A decoração também toda ela evoca Portugal, com painéis de azulejos ou uma parede pintada com a imagem de uma praia em Tavira, inspirada numa aguarela que o chef trouxe da cidade algarvia que dá nome ao restaurante. Na ementa só coisas simples. Mas nem tudo agrada ao palato americano. "Tenho muito bacalhau. Mas, por exemplo, a sardinha não está." Quando algum cliente quer muito um prato, "liga-me e diz, Duarte, hoje queria uma açorda. E arranja-se". Uma das coisas que mais surpreenderam o chef é o conhecimento que muitos clientes americanos têm de Portugal. "Muitos deles conhecem Portugal melhor do que eu. Os velhotes conhecem aldeias que eu nem sabia que existiam. Conhecem bem o bacalhau, a sardinha, mas não podes fazer cozido à portuguesa, por exemplo." Alguns pratos da nossa gastronomia tradicional parecem não convencer os clientes do Tavira, mas Duarte também já teve algumas surpresas. Como o sucesso do leitão assado. Sobretudo numa zona com muitos judeus. "Há uma empresa de New Jersey que me manda o leitão. Começamos no outono e vamos até maio. E aqui é uma zona de judeus. É tudo judeu! Os meus amigos acharam que o leitão não passava. Sexta e sábado arranco com três ou quatro leitões."

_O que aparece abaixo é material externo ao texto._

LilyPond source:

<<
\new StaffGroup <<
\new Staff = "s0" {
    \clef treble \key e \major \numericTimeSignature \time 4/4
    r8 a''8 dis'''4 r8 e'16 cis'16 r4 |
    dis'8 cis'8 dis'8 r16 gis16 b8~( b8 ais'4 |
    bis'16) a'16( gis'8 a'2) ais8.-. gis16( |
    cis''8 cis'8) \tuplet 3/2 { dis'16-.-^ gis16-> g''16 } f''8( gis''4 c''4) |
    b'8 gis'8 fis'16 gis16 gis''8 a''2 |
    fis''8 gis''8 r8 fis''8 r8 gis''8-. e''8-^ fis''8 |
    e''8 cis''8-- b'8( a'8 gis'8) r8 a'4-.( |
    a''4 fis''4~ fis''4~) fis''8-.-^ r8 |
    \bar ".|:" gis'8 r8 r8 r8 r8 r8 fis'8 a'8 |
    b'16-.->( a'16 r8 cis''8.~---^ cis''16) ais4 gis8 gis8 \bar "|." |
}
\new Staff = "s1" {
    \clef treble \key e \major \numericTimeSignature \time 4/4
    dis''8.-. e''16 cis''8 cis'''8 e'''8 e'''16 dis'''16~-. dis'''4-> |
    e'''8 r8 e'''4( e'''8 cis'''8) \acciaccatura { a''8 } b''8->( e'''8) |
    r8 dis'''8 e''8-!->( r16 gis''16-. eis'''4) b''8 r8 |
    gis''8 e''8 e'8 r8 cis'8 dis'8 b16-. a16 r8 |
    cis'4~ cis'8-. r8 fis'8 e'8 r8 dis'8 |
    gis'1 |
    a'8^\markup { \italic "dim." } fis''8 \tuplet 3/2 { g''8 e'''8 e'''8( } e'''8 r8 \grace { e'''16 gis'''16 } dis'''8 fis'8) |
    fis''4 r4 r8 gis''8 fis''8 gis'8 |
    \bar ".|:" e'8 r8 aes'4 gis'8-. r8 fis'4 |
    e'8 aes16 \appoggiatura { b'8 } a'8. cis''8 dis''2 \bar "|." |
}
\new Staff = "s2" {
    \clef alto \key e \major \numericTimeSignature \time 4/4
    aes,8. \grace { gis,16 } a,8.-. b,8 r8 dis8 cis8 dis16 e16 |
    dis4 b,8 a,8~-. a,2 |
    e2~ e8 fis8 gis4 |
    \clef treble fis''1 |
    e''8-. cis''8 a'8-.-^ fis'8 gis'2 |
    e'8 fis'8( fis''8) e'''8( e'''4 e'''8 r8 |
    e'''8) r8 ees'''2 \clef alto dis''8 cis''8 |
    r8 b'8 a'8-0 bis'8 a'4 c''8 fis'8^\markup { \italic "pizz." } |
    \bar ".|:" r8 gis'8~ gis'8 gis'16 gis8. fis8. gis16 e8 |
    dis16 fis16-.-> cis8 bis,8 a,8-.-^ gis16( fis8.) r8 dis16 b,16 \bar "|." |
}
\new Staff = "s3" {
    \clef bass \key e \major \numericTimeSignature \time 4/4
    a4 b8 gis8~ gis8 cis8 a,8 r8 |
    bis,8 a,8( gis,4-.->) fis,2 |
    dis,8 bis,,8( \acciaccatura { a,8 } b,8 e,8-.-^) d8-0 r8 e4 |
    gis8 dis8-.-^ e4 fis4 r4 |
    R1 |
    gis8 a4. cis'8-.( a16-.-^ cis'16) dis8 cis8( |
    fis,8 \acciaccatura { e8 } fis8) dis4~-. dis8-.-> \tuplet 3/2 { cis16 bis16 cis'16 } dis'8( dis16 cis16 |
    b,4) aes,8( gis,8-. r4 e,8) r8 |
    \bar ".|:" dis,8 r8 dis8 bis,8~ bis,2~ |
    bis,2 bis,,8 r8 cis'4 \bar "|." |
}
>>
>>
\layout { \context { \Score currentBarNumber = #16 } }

Quanto ao inevitável bacalhau, é o rei também no Tavira. "Quem quer comer um bom bacalhau em Washington vem aqui. É o que vendemos mais. Compro à Noruega. Uma vez usei o do Canadá mas não gostei muito. O bacalhau da Noruega tem mais flavour. Se os clientes forem portugueses tenho de pôr um pouquinho mais de sal. Às vezes tenho uns de lado menos demolhados", conta.

O ídolo Cristiano Ronaldo

Portugal, claro, continua no coração do chef. "Fui lá em 2017, em maio, porque o meu cunhado é americano e a minha cunhada irlandesa. São católicos. Todo o background da minha mulher é italiano. E todos queriam ir a Fátima. Depois estava a falar com a minha irmã que me diz que o Papa ia lá nessa altura. Troquei logo as datas. Só fui na última semana de maio até meados de junho. Fui a Fátima. Visitei Sintra. Adoro. Cheguei a viver na linha de Sintra quando era puto. Vivi em Algueirão-Mem Martins. Fiz lá a quarta classe. Depois voltámos para a Madeira", explica, voltando a um episódio da infância que tinha saltado um pouco antes.

Como madeirense, Portugal também é sinónimo de Cristiano Ronaldo. Duarte admite que o jogador do Real Madrid, nascido como ele no Funchal, é o seu ídolo. "E ele é um ídolo para todos, para os miúdos. He's an amazing guy. Além de ter o que tem, está envolvido com as crianças. Não tem uma tattoo. Ele dá sangue. Eu admiro o homem. É um espetáculo. E para bater os recordes que ele tem... sou capaz de morrer sem ver isso", ri-se o chef.

Apesar da paixão por Portugal, voltar está fora de questão. Toda a vida de Duarte está organizada em torno do restaurante. Mas não descarta, quando se reformar, passar umas temporadas no Algarve, onde agora vive a irmã. "A minha vida está toda aqui. O meu retirement plan. Mas imagino-me a passar uns três meses lá e o resto cá. É o que vou fazer. Quando vou lá, fico em Olhão, onde tenho um apartamento. Portugal tem tudo, tem queijo, vinhos", garante entusiasmado com a perspetiva.